Segundo o historiador, o Iraque, ocupado pelos EUA, é hoje,
paradoxalmente, o principal lugar de "formação" de terroristas
no mundo. "O Iraque tem recebido sem parar jovens militantes
vindos da África do Norte, da
Arábia Saudita, bem como da
França, da Espanha, da Alemanha
e do Reino Unido", afirma. Os jovens fazem seu aprendizado na
guerrilha e na prática de atentados no país. "Uma das maiores
preocupações dos países diz respeito ao que ocorrerá quando essa nova geração "jihadista" retornar aos seus locais de origem."
Na entrevista a seguir, feita por
telefone, Géré descreve como se
organizam e como se dispersam
as células terroristas na Europa.
Folha - O que é a Organização Secreta da Al Qaeda na Europa, que
diz ter feito os atentados de quinta-feira em Londres?
François Géré - Houve uma menção muito breve a essa organização quando ocorreram os atentados de Madri, em 2004. Um grupo
com esse nome reivindicou na internet ter feito o ataque.
Todos os serviços de polícia
procuraram aprofundar seus conhecimentos a respeito desse grupo, e nós também.
No caso de Madri, chegou-se à
conclusão de que fora um nome
lançado ao léu, que não correspondia de fato à organização que
perpetrou os atentados.
Mas eis que o nome retorna. Podemos então pensar em duas hipóteses. A primeira é que essa organização não existe. Trata-se de
gente fantasista, que, a cada vez
em que há um atentado na Europa, envia uma mensagem pela internet para reivindicar sua autoria, embora não esteja de fato na
origem de nada.
**********
#### TAREFA 1:
Diga se cada afirmação abaixo está de acordo com o texto apresentado, respondendo sim ou não e citando literalmente as palavras do texto que decidem a questão.
(a) Segundo o historiador, o Iraque tem recebido jovens militantes vindos da França e da Espanha.
(b) A entrevista com Géré foi feita pessoalmente.
(c) No caso de Madri, concluiu-se que o nome divulgado correspondia à organização que fez os atentados.
#### TAREFA 2:
Continue a entrevista sobre a Al Qaeda na Europa a partir do ponto em que o texto apresentado termina.

#### DADOS:
**********
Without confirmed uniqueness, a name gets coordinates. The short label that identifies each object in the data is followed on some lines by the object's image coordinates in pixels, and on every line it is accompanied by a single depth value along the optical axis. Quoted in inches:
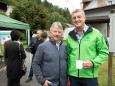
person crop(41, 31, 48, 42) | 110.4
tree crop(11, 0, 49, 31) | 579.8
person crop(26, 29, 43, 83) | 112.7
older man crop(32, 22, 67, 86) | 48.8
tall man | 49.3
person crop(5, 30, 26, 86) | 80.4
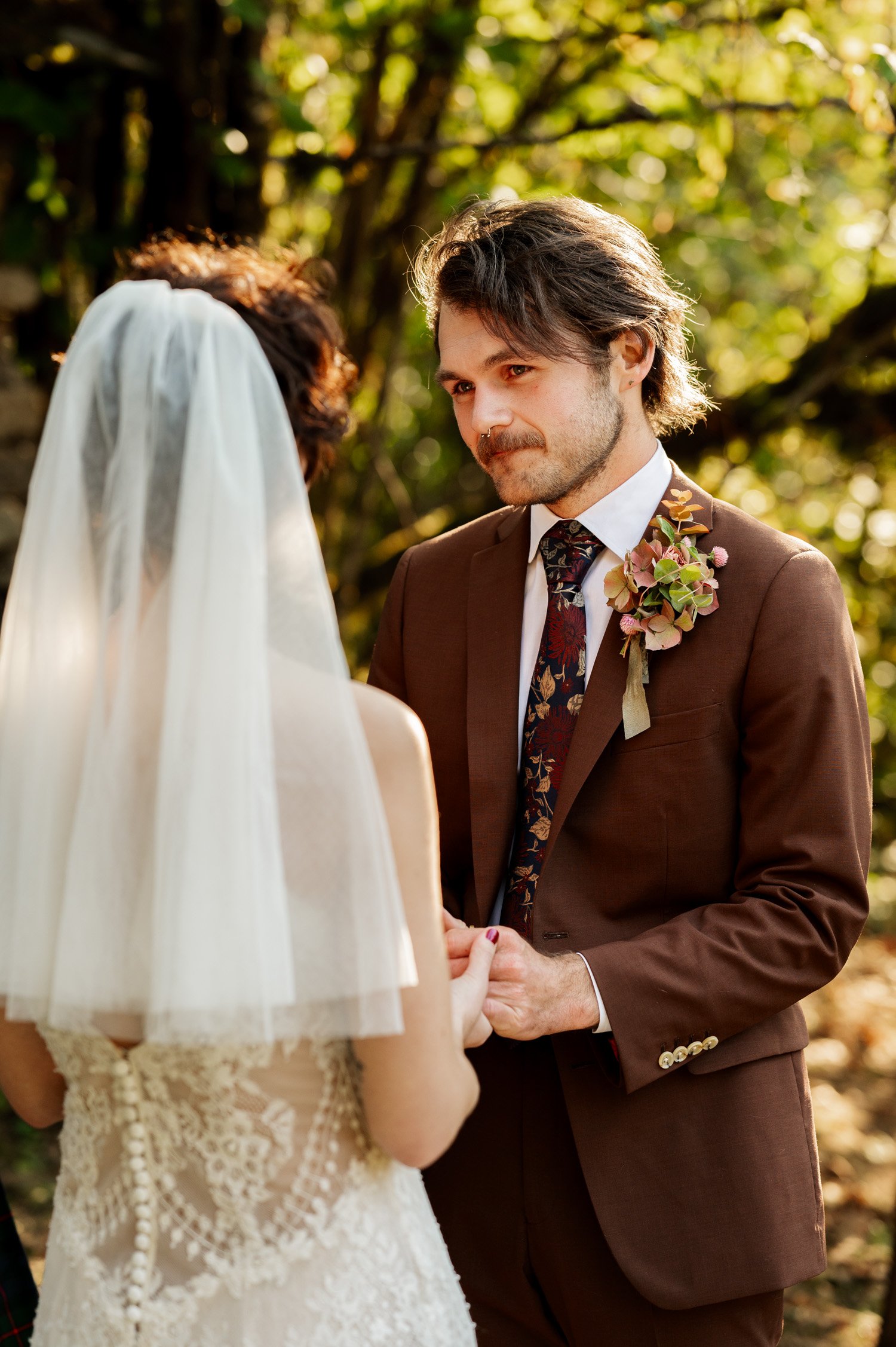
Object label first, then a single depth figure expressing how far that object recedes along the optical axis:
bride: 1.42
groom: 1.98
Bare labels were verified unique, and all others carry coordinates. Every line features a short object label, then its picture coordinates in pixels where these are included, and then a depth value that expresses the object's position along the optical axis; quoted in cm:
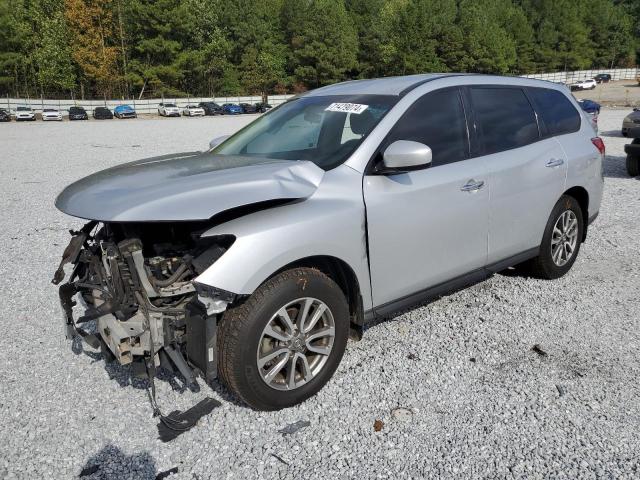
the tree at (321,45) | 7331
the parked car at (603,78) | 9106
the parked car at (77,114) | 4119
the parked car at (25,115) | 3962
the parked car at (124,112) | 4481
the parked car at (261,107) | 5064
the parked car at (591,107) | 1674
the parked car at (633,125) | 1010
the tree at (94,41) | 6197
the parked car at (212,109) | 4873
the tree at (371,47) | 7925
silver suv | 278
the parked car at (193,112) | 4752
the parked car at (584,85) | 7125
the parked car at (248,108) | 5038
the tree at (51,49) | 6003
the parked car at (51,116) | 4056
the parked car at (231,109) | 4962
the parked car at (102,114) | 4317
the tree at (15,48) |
**********
#### RESPOSTA 1:
(a) Sim: "O Iraque tem recebido sem parar jovens militantes vindos da África do Norte, da Arábia Saudita, bem como da França, da Espanha"
(b) Não: "Na entrevista a seguir, feita por telefone"
(c) Não: "fora um nome lançado ao léu, que não correspondia de fato à organização que perpetrou os atentados"

#### RESPOSTA 2:
A segunda hipótese é que se trata efetivamente de uma organização alinhada com a ideologia do
movimento Al Qaeda.
Folha - Qual hipótese é provavelmente a verdadeira?
Géré - Tudo leva a crer que a segunda hipótese seja a mais verossímil. Mas o nome não deve preocupar tanto, pois os grupos que
efetuam essas ações não atentam
para a necessidade de ter um nome particular. A denominação
em si não tem grande importância para os agentes do atentado, e
é isso que torna a investigação da
polícia ainda mais difícil.
Folha - O sr. acredita que pessoas
que atuaram direta ou indiretamente nos ataques em Madri possam ter participado dos atentados
em Londres?
Géré - Não. O grupo que montou os atentados em Madri foi em
grande parte destruído. Os operadores diretos foram mortos, porque eles fizeram explodir o imóvel
onde se refugiavam no momento
em que foram cercados pela polícia. A fileira hispano-marroquina
do atentado foi destruída e os responsáveis logísticos estão presos.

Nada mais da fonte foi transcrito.